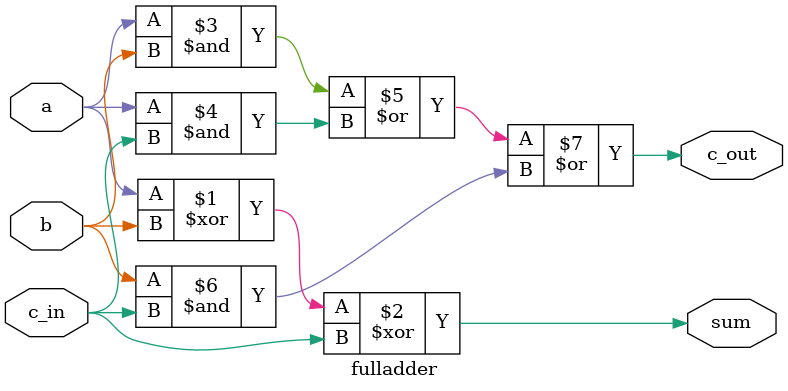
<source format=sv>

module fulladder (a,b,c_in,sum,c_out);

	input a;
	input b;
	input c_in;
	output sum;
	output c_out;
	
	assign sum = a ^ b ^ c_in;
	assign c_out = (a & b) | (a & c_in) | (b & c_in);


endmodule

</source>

◇ ◇ ◇ ◇

### What you need to do
Copy out exactly the lines between the line with "assign sum = a ^ b ^ c_in;" and the last line of the entries, counting both of those lines.

### Answer space
	assign sum = a ^ b ^ c_in;
	assign c_out = (a & b) | (a & c_in) | (b & c_in);


endmodule

</source>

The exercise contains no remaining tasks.